The strides she made in transformation of Nairobi slums, including Kibera, Mathare and Nyalenda in Kisumu through NYS programme during her stint at devolution ministry earned her a place in the hearts of many Kirinyaga residents.

What even excites more emotions in most rural voters in the mainly agricultural county is the fact that Waiguru is not afraid of getting her hands dirty. The fact that she could literally roll up her sleeves, don in jeans and gumboots to join NYS cohorts in the filthy slum trenches is testament that despite her urban demeanor, she has what it takes to bolster development in Kirinyaga.

Waiguru’s soft spot for Kirinyaga first came to the fore during her homecoming party at her Kiamugumo village earlier in 2014, when she made President Kenyatta to drive through the mud on the county’s long neglected roads. When it came to her turn to speak, Ms Waiguru did not disappoint. She seized the opportunity, pleading with the president for construction of roads in the county.

Ms Waiguru emphasized to the head of state that the roads in the county had been in a pathetic state, entreating him that the hardworking residents of Kirinyaga needed his help.

The president had himself witnessed this as the fete was being held in a rainy season, where many motorists heading to the venue were delayed as their vehicles got stuck in the muddy trenches.

It was in that occasion that the president announced that Kianyaga – Kiamutugu –Githure and Kianyaga – Karumandi roads would be included in the 10,000 kilometers that the government had planned to upgrade across the country.

Ms Waiguru is also credited with playing a role in delivery of a school bus for Kiamugumo Girls secondary school. She is also praised for initiating Githure milk cooling plant and lobbying the state for the recent waiver of over 100 million debt for Mwea rice farmers.

Despite her exit from devolution ministry, following embezzlement of funds at NYS department, Ms Waiguru is by and large seen as a performer. Even though her rivals continue to link her to corruption in the NYS saga, Waiguru has vehemently denied any role, saying she’s neither been under investigation nor prosecution.

Some members of staff in the ministry, including her then Permanent Secretary, Mr. Peter Mangiti and NYS Director General Mr. Nelson Githinji were among those charged with the offense.

Before leaving office, Ms Waiguru received various global accolades for stellar performance of her ministry. These included the United Nations award for excellent governance in public service for Huduma programs in Kenya among others.

Many Kirinyaga residents feel that Ms Waiguru’s exit from the government was unfair. Some of her supporters attribute her tribulations to a clique of politicians who felt threatened by her performance and rapid rise to fame.

In the early days of Mr. Kenyatta’s government, Ms Waiguru was described in hushed tones as the de facto prime minister.

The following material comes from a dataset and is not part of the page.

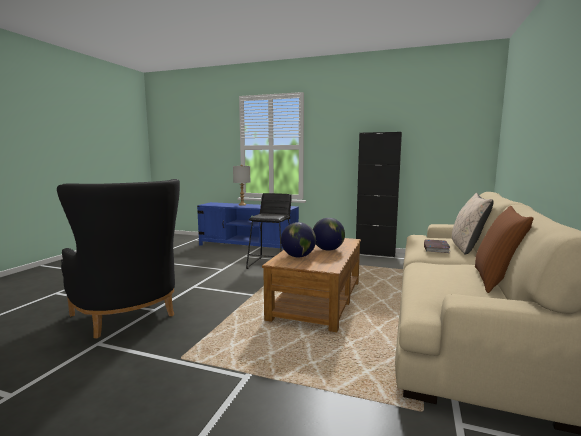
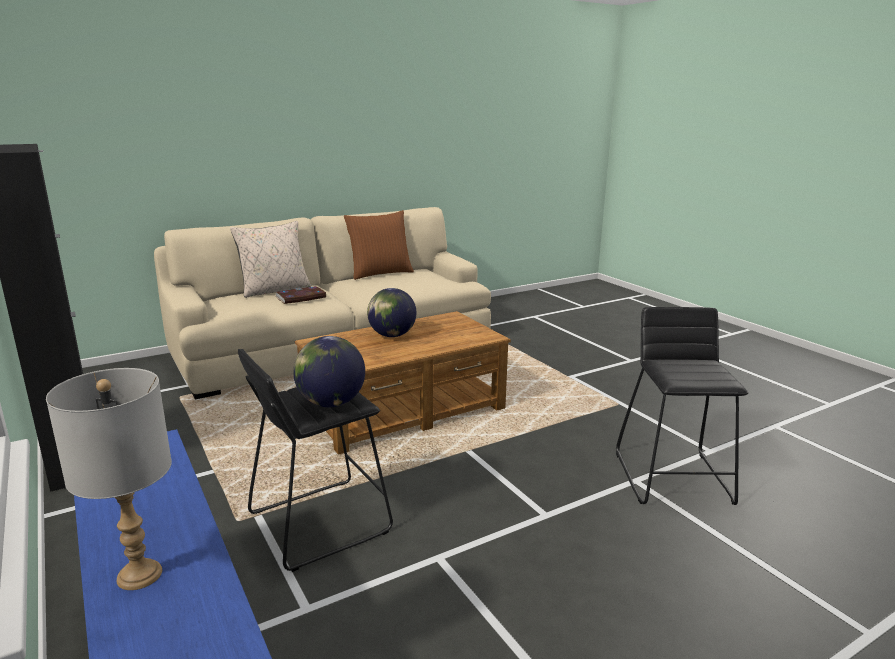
camera: 140 degrees left, 10 degrees up
(129, 318) = (674, 478): black armchair -> black stool
(298, 256) = (450, 337): globe -> globe (331, 403)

This may not have gone down well with some of the politicians in the ruling coalition, who started calling for her impeachment even before NYS saga had come into play.

That’s where the rain started beating her and the people of Kirinyaga were ostensibly watching. Subsequently, her predicaments in the ministry seem to have earned her some sympathy votes rather than put her down.

Lighter Duties

Born a policeman's daughter, Ms. Waiguru did not grow up in the village as the rest of her competitors. She’s said to have stayed with her dad, who mostly lived away from home due to the nature of his work.

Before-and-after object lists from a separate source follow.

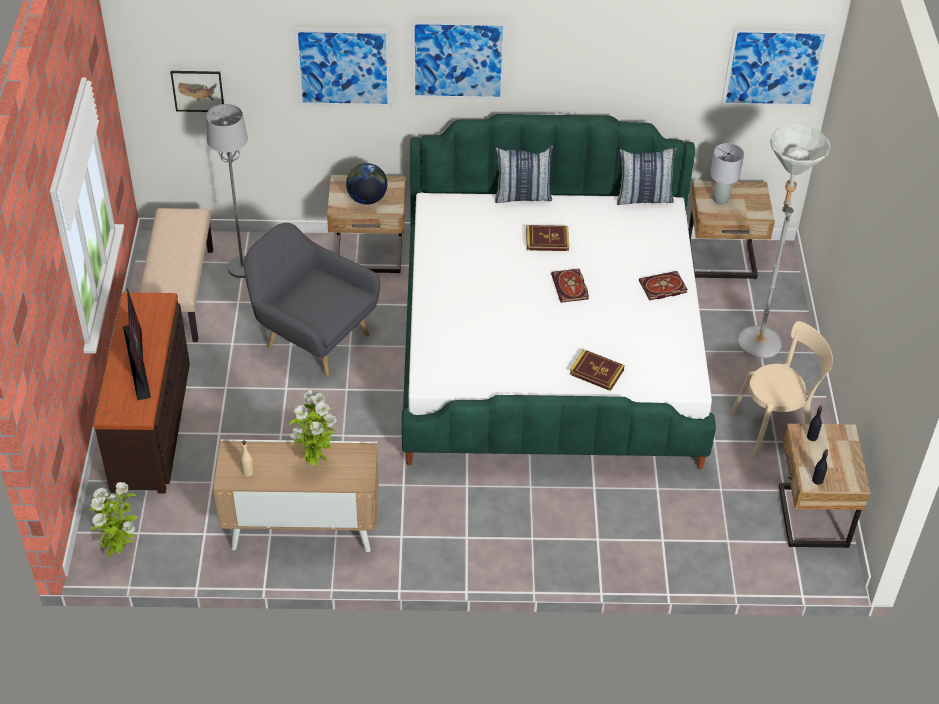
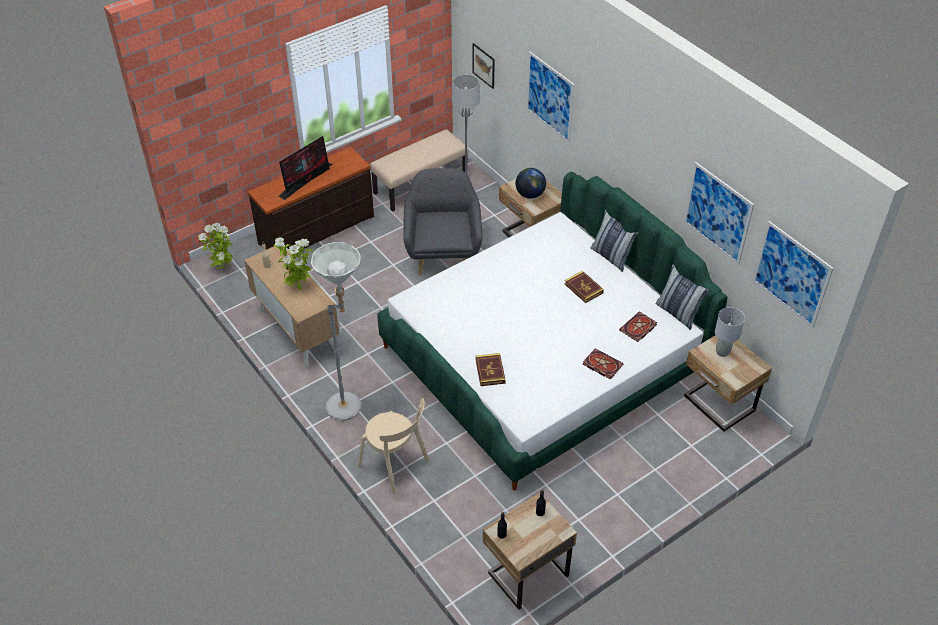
camera: 55 degrees right, 0 degrees up
(458, 60) = (606, 132): picture -> picture (717, 213)
(571, 288) = (553, 321): book -> book (638, 328)
(758, 336) = (668, 460): grey floor lamp -> grey floor lamp (350, 403)
(775, 427) = (591, 513): beige chair -> beige chair (396, 465)

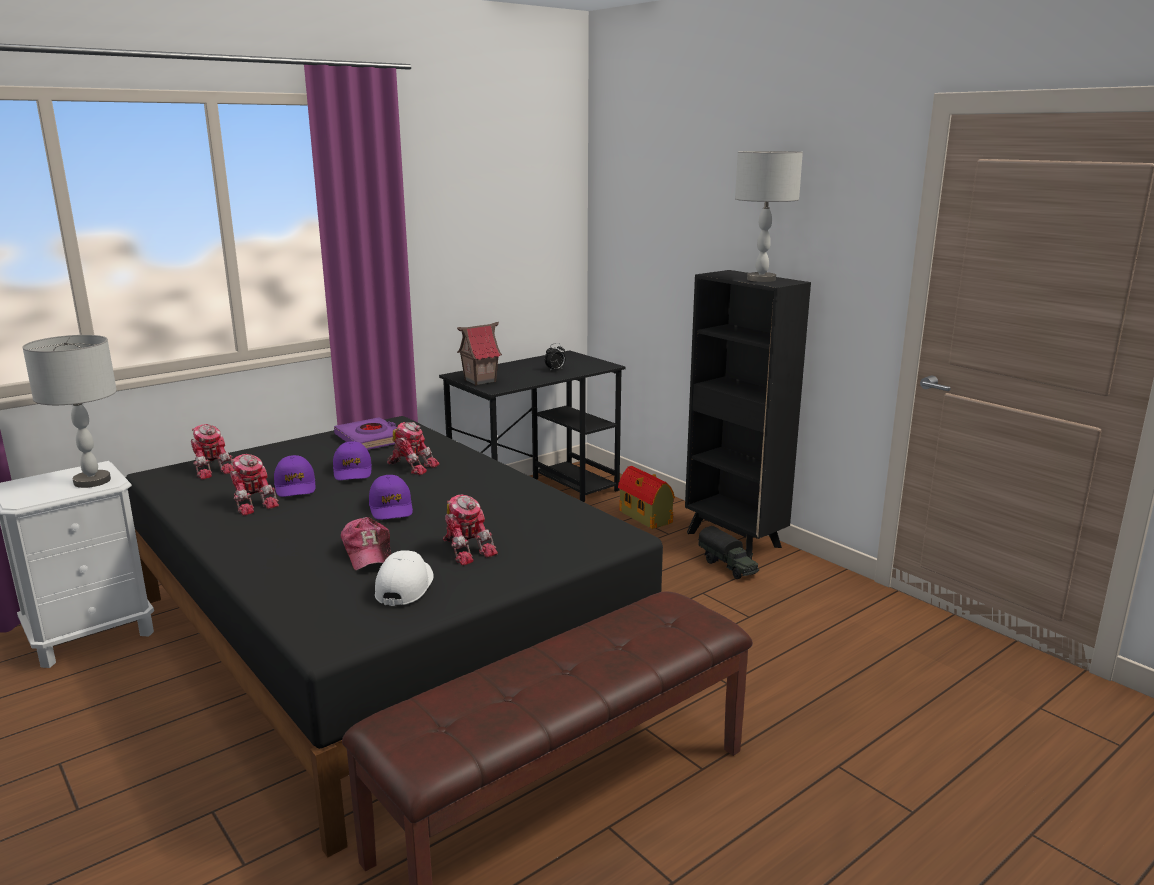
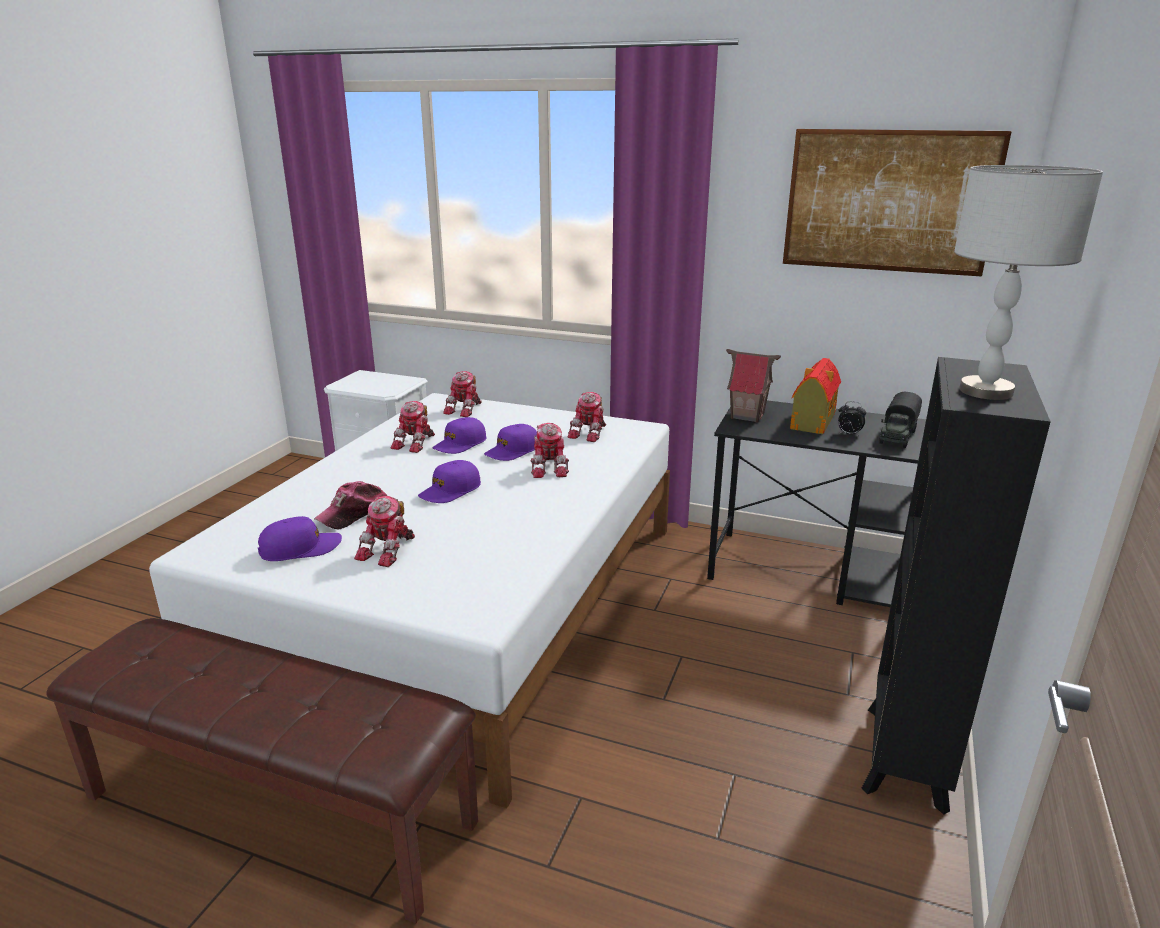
camera: 60 degrees right, 5 degrees up
(91, 481) = (384, 388): grey table lamp -> none
(370, 439) = (590, 433): purple book -> toy robot
(383, 639) = (465, 604): black bed -> white bed
(405, 586) = (300, 548): white cap -> purple cap
(514, 193) = (888, 201): none -> picture
(646, 517) = (865, 662): toy house -> toy house (812, 421)
(728, 566) = (826, 776): toy truck -> toy truck (897, 436)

Most Kirinyaga people however feel that she has been more in touch with the county’s needs and has done more in a shorter time than those who have been around all the while.

Waiguru, whose outsized docket comprised seven ministries of Kibaki-Raila coalition government, believes that a county governor's job is relatively a lighter duty which she can handle with much ease.

Her then ministry, which has since been split into two, covered devolution (espousing what used to be Ministry of Local Government), Planning, Public Service, Special Programs, Youth, Gender and Northern Kenya Development. Her annual budget for the amalgamated ministry was in excess of KShs 110 B.

Given that Kirinyaga County’s annual allocation is just about 4 or 5B, her supporters feel that she will have a keener eye on resource management.